YOUR GOAL: Copy every line of text in the items below word for word, leaving out the pictures.

SOURCE DATA:
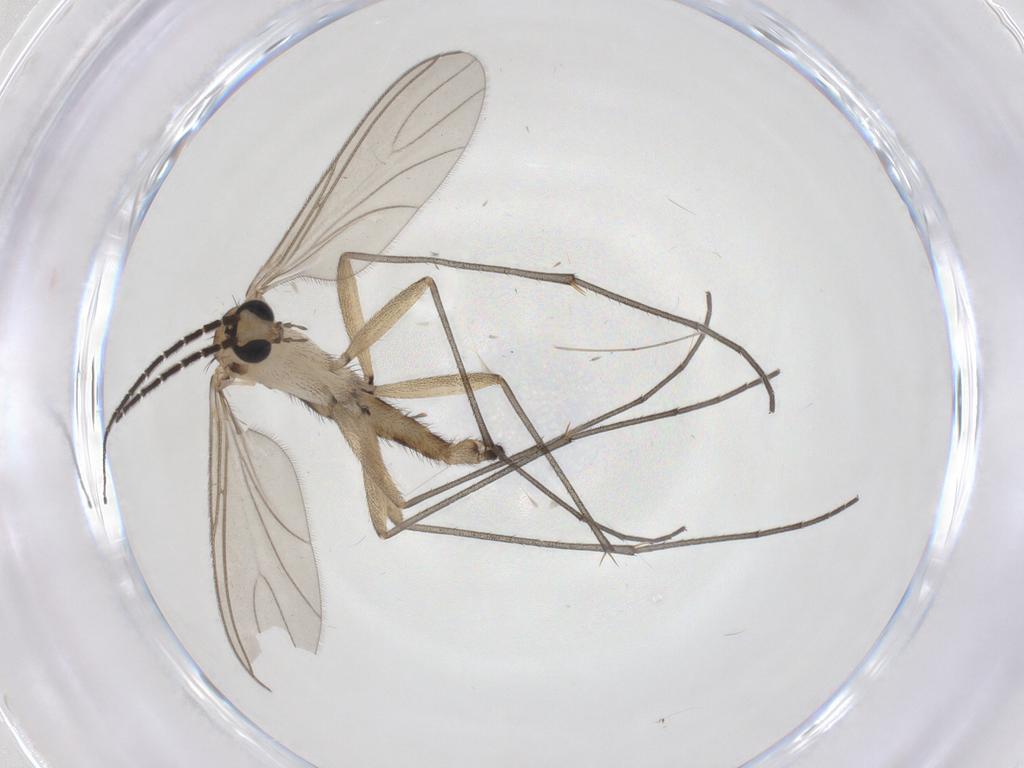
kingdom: Animalia
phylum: Arthropoda
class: Insecta
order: Diptera
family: Sciaridae
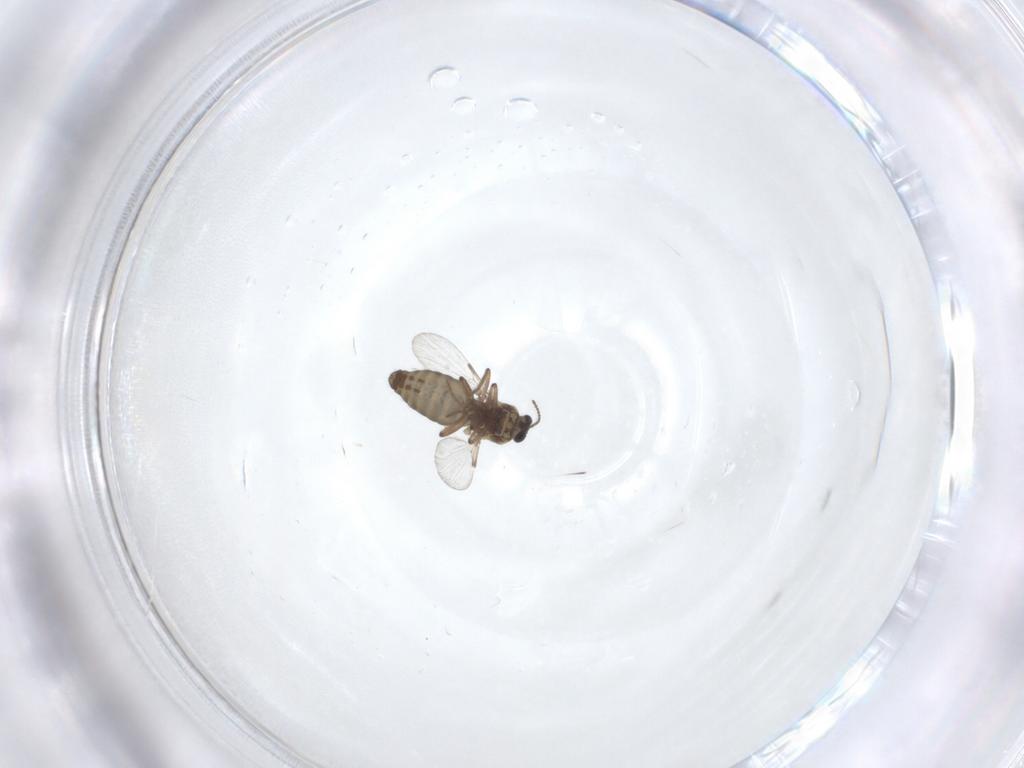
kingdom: Animalia
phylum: Arthropoda
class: Insecta
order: Diptera
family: Ceratopogonidae
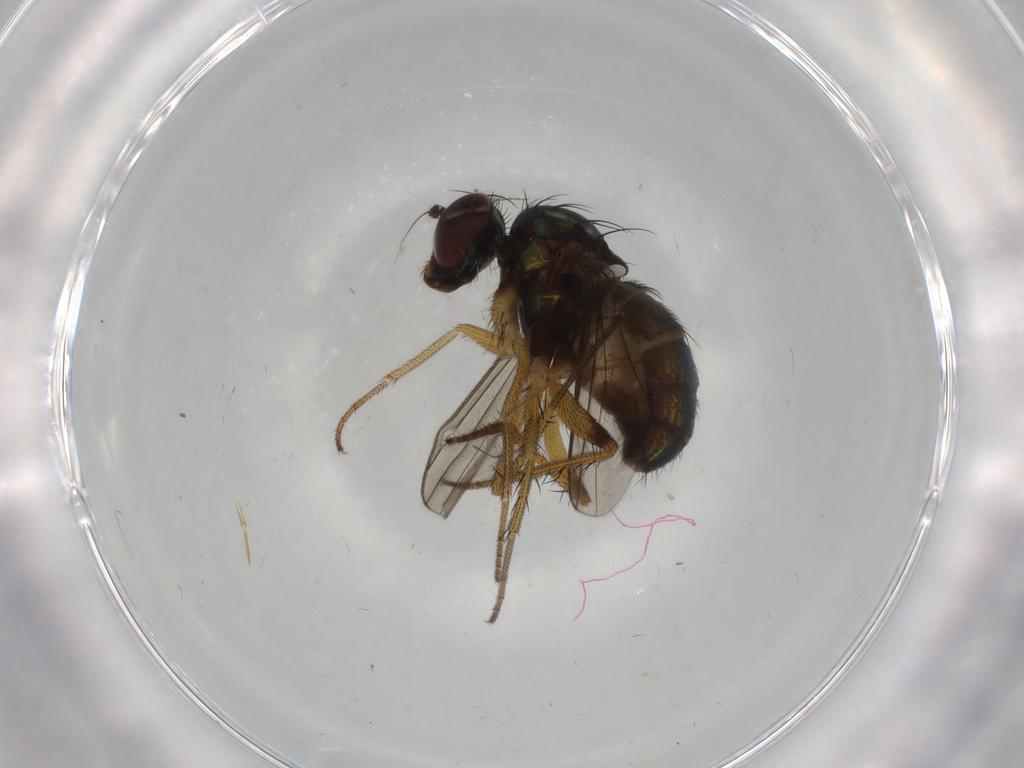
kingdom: Animalia
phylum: Arthropoda
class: Insecta
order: Diptera
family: Dolichopodidae
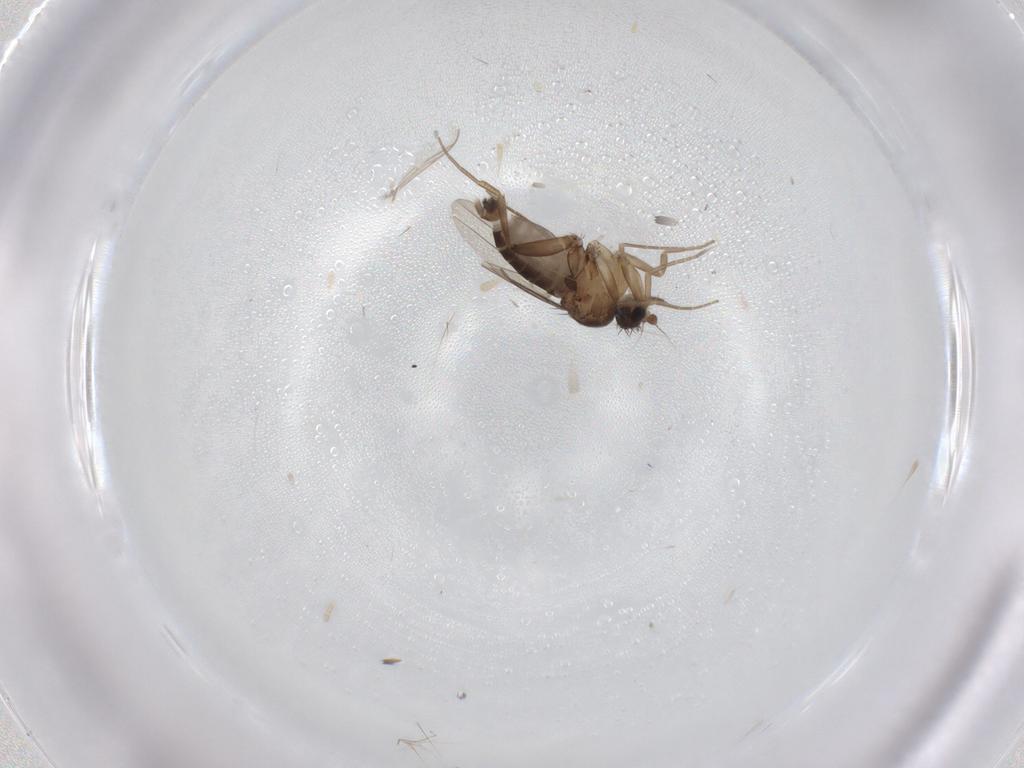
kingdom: Animalia
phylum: Arthropoda
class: Insecta
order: Diptera
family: Phoridae
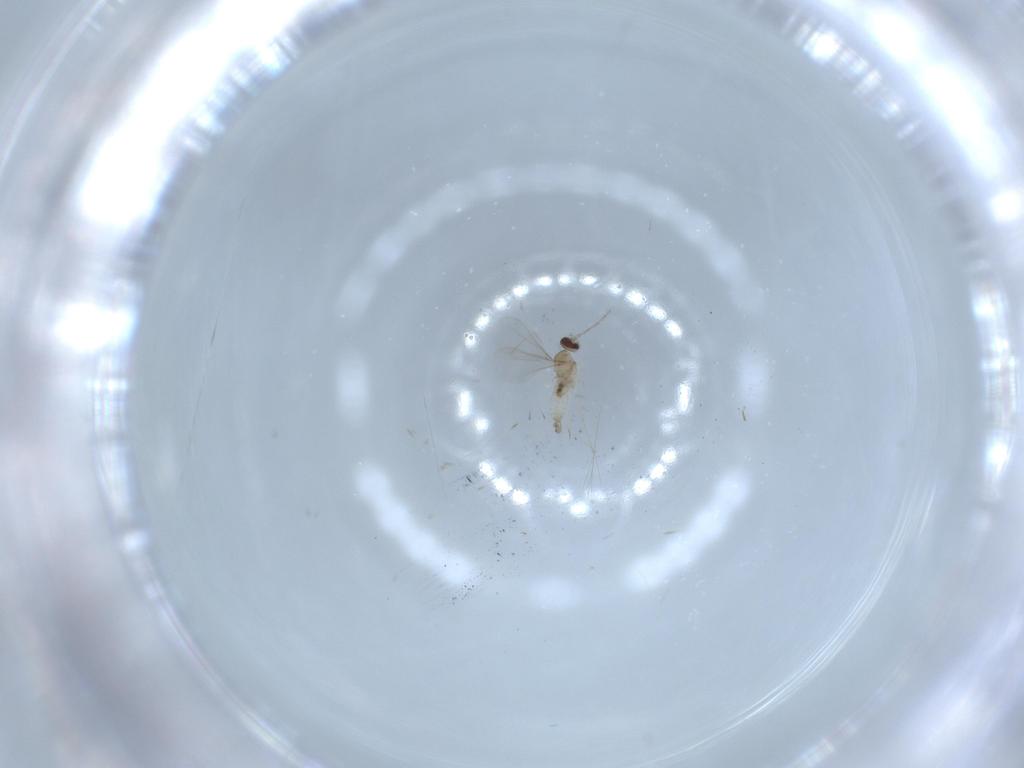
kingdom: Animalia
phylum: Arthropoda
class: Insecta
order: Diptera
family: Cecidomyiidae
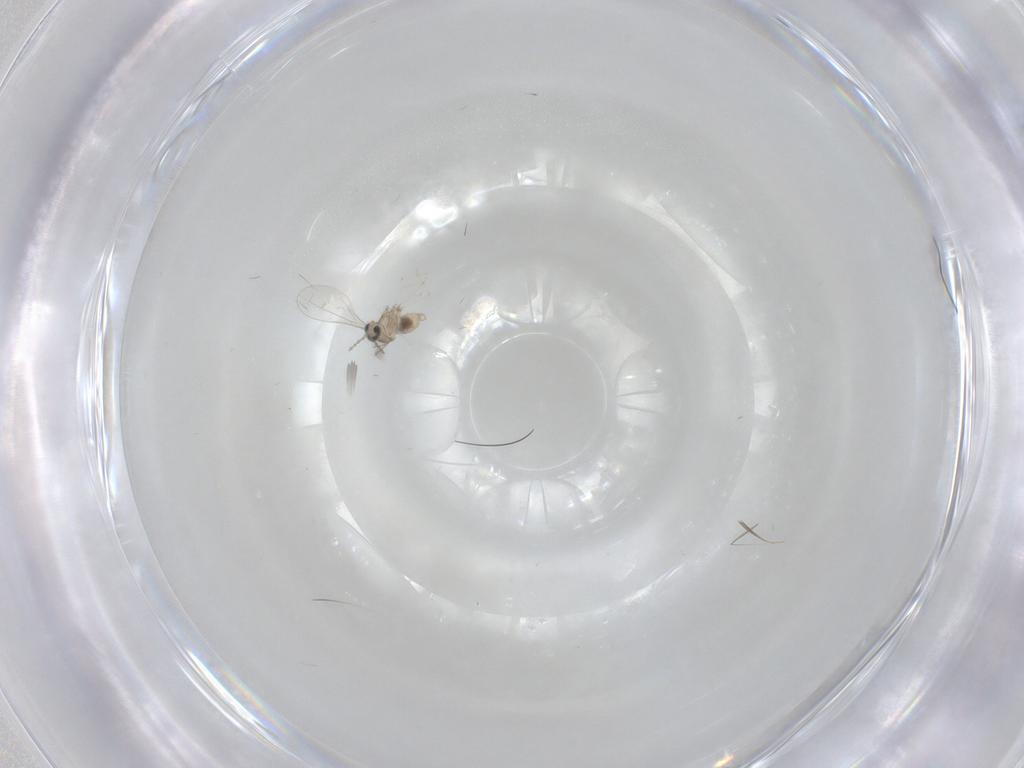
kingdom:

IN RESPONSE:
kingdom: Animalia
phylum: Arthropoda
class: Insecta
order: Diptera
family: Sciaridae
kingdom: Animalia
phylum: Arthropoda
class: Insecta
order: Diptera
family: Ceratopogonidae
kingdom: Animalia
phylum: Arthropoda
class: Insecta
order: Diptera
family: Dolichopodidae
kingdom: Animalia
phylum: Arthropoda
class: Insecta
order: Diptera
family: Phoridae
kingdom: Animalia
phylum: Arthropoda
class: Insecta
order: Diptera
family: Cecidomyiidae
kingdom:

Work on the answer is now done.